Jusqu’à l’intouchable Hezbollah

Alors qu’on les croyait intouchables, certains députés chiites du sud du pays ont été touchés par les manifestants qui s’en sont pris à certaines de leurs permanences, notamment celle du président du groupe parlementaire du Hezbollah, Mohammad Raad et de Hani Kobeissi et Yassine Jaber du parti Amal. Les deux partis qui dominent le sud du pays. « Il s’agit d’un mouvement socio-politique non partisan qui traverse toutes les couches sociales, toutes les régions et toutes les communautés, unies face à la crainte de voir le pays tomber dans le précipice à cause de la crise économique, a déclaré à France 24 Khattar Abou Diab, politologue spécialiste du Moyen-Orient. Tous les Libanais sont concernés et notamment ceux qui vivent dans le sud du pays, majoritairement chiite et où se trouvent les territoires les plus défavorisés ».

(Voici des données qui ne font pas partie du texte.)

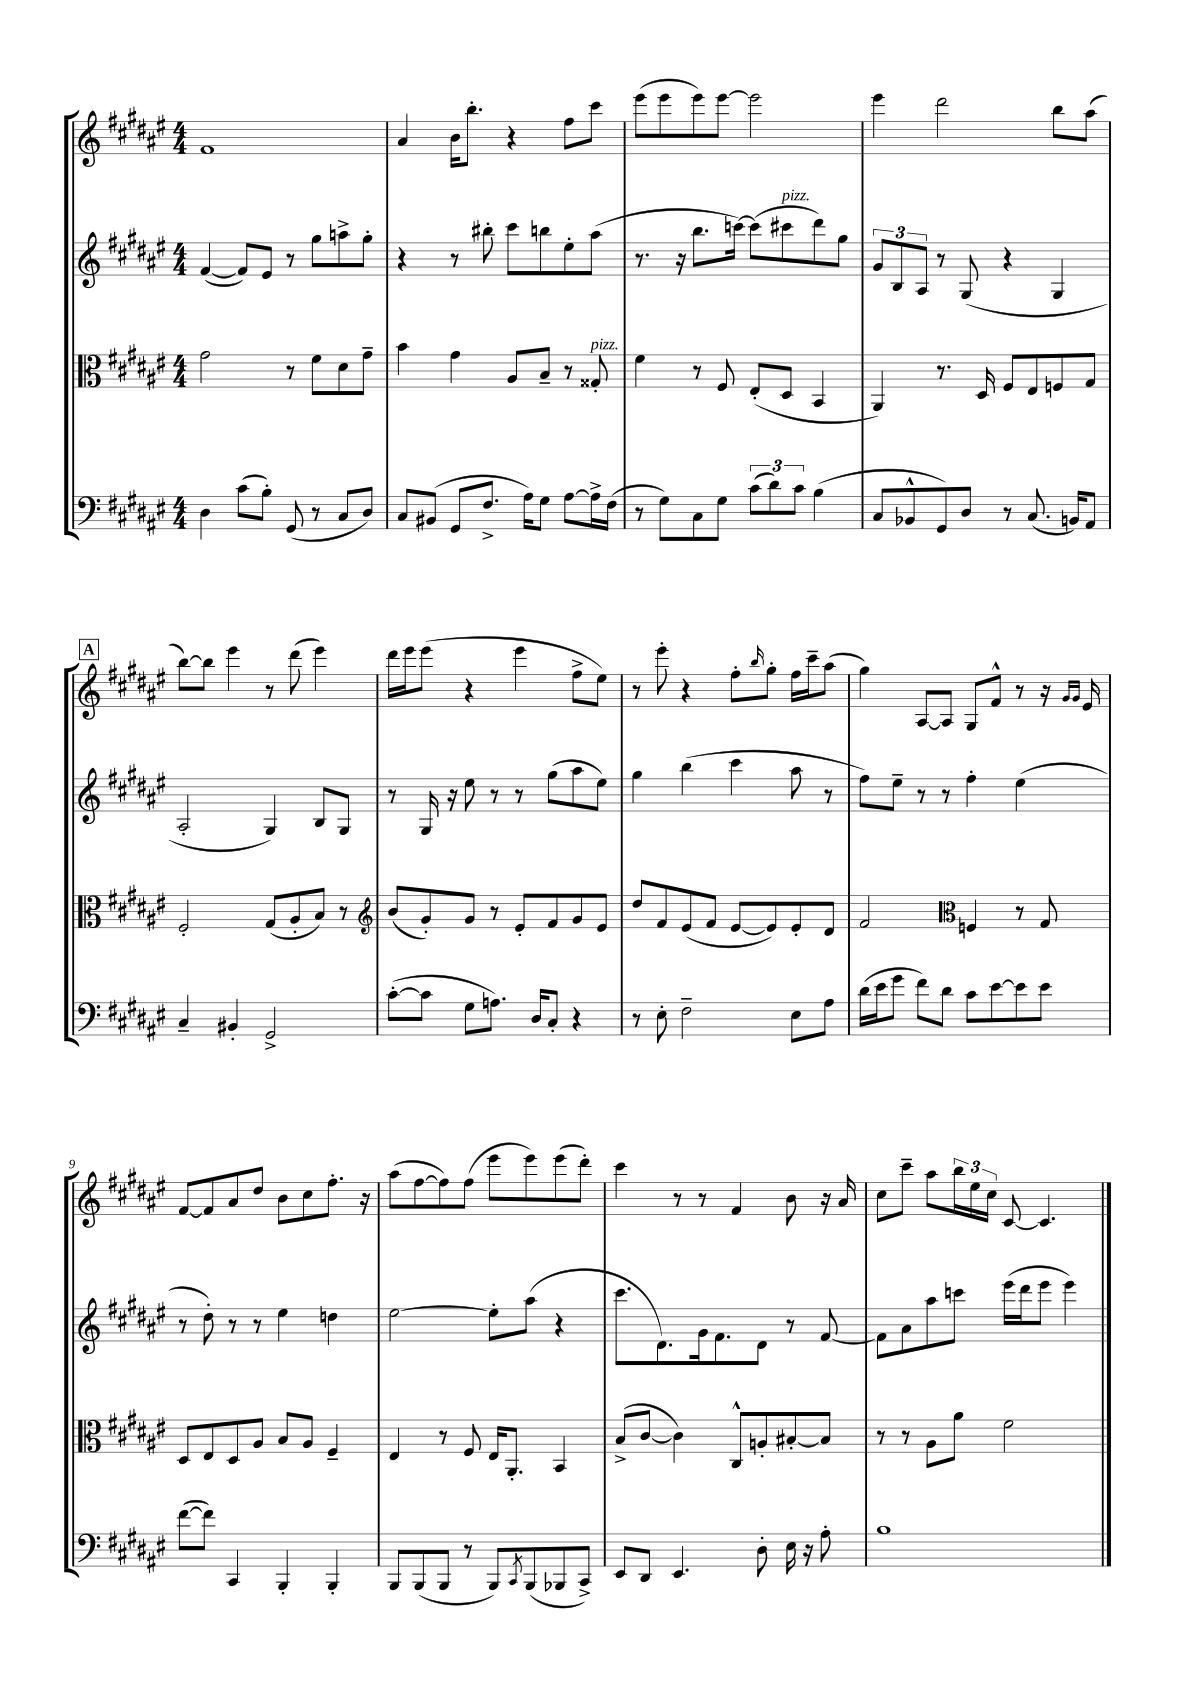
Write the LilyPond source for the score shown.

<<
\new StaffGroup <<
\new Staff = "s0" {
    \clef treble \key fis \major \numericTimeSignature \time 4/4
    fis'1 |
    ais'4 b'16 b''8.-. r4 fis''8 cis'''8 |
    eis'''8( eis'''8 eis'''8) eis'''8~ eis'''2 |
    eis'''4 dis'''2 b''8 ais''8( |
    \mark \markup { \box "A" } b''8~) b''8 eis'''4 r8 dis'''8( eis'''4) |
    dis'''16 eis'''16 eis'''8( r4 eis'''4 fis''8-> eis''8) |
    r8 eis'''8-. r4 fis''8-. \grace { b''16 } gis''8-. fis''16 cis'''16-- ais''8( |
    gis''4) ais8~ ais8 gis8 fis'8-^ r8 r16 \grace { gis'16 gis'16 } eis'16 |
    fis'8~ fis'8 ais'8 dis''8 b'8 cis''8 fis''8.-. r16 |
    ais''8( fis''8~ fis''8) fis''8( eis'''8 eis'''8) eis'''8( dis'''8-.) |
    cis'''4 r8 r8 fis'4 b'8 r16 ais'16 |
    cis''8 cis'''8-- ais''8 \tuplet 3/2 { b''16 eis''16 cis''16 } cis'8~ cis'4. \bar "|." |
}
\new Staff = "s1" {
    \clef treble \key fis \major \numericTimeSignature \time 4/4
    fis'4~( fis'8) eis'8 r8 gis''8 a''8-> gis''8-. |
    r4 r8 bis''8-. cis'''8 b''8 eis''8-. ais''8( |
    r8. r16 b''8. c'''16~) c'''8( cis'''8^\markup { \italic "pizz." } dis'''8) gis''8 |
    \tuplet 3/2 { gis'8 b8 ais8 } r8 gis8( r4 gis4 |
    \mark \markup { \box "A" } ais2-. gis4) b8 gis8 |
    r8 gis16 r16 eis''8 r8 r8 gis''8( ais''8 eis''8) |
    gis''4 b''4( cis'''4 ais''8 r8 |
    fis''8) eis''8-- r8 r8 fis''4-. eis''4( |
    r8 dis''8-.) r8 r8 eis''4 d''4 |
    eis''2~ eis''8-. ais''8( r4 |
    cis'''8. dis'8.) gis'16 fis'8. dis'8 r8 fis'8~ |
    fis'8 ais'8 ais''8 c'''8 eis'''16( dis'''16 eis'''8 eis'''4) \bar "|." |
}
\new Staff = "s2" {
    \clef alto \key fis \major \numericTimeSignature \time 4/4
    gis'2 r8 fis'8 dis'8 gis'8-- |
    b'4 gis'4 ais8 b8-- r8 gisis8-.^\markup { \italic "pizz." } |
    fis'4 r8 fis8 eis8-.( dis8 b,4 |
    ais,4) r8. dis16 fis8 eis8 f8 gis8 |
    \mark \markup { \box "A" } fis2-. gis8( ais8-. b8) r8 |
    \clef treble b'8( gis'8-.) gis'8 r8 eis'8-. fis'8 gis'8 eis'8 |
    dis''8 fis'8 eis'8( fis'8 eis'8~ eis'8) eis'8-. dis'8 |
    fis'2 \clef alto f4 r8 gis8 |
    dis8 eis8 dis8 ais8 b8 ais8 fis4-- |
    eis4 r8 fis8 eis16 ais,8.-. b,4 |
    b8->( cis'8~ cis'4) cis8-^ a8-. bis8~-. bis8 |
    r8 r8 ais8 ais'8 fis'2 \bar "|." |
}
\new Staff = "s3" {
    \clef bass \key fis \major \numericTimeSignature \time 4/4
    dis4 cis'8( b8-.) gis,8( r8 cis8 dis8) |
    cis8 bis,8( gis,8 fis8.-> ais16) gis8 ais8~ ais16-> fis16( |
    r8 gis8) cis8 gis8 \tuplet 3/2 { cis'8( dis'8) cis'8 } b4( |
    cis8 bes,8-^ gis,8) dis8 r8 cis8.( b,16) ais,8 |
    \mark \markup { \box "A" } cis4-- bis,4-. gis,2-> |
    cis'8~-.( cis'8 gis8 a8.) dis16 cis8-. r4 |
    r8 eis8-. fis2-- eis8 ais8 |
    dis'16( eis'16 gis'8 fis'8) dis'8 cis'8 eis'8~ eis'8 eis'8 |
    fis'8~( fis'8) cis,4 b,,4-. b,,4-. |
    b,,8 b,,8( b,,8 r8 b,,8) \acciaccatura { cis,8 } b,,8( bes,,8 cis,8->) |
    eis,8 dis,8 eis,4. dis8-. eis16 r16 ais8-. |
    b1 \bar "|." |
}
>>
>>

Depuis plusieurs jours, de plus en plus de militants du parti chiite pro-iranien sont visibles dans les rues. Ces deux derniers jours, plusieurs affrontements ont d’ailleurs eu lieu entre les manifestants et les militants excédés par les slogans visant leur leader Hassan Nasrallah. Le chef du Hezbollah a toutefois mis en garde les manifestants contre le « chaos » et un « effondrement économique » en cas de « vide » institutionnel, en allusion aux revendications de la foule qui appelle, entre autres, à la chute du gouvernement. Hier encore des affrontements ont eu lieu entre les partisans du mouvement chiite et les manifestants. Le chef du Hezbollah a mis en garde la population contre un risque de guerre civile, rapporte Le Monde.

Le pays paralysé

Des dizaines de nouvelles barricades ont aussi fait leur apparition sur les routes hier, renforçant la paralysie du pays. Le blocage de l’axe reliant Beyrouth au nord du pays a lui aussi été maintenu. De grandes bâches de couleur y ont même été installées pour protéger les manifestants de la pluie et permettre à certains d’y passer la nuit. « Fermé pour cause de réparation du pays », peut-on lire sur certaines pancartes, tandis que d’innombrables panneaux rappellent la revendication numéro un du mouvement de contestation : le remplacement immédiat d’une classe politique quasiment inchangée depuis la fin de la guerre civile (1975-1990), rapporte l’AFP. Des banques, des institutions publiques et de nombreux magasins étaient encore fermés au début de la semaine.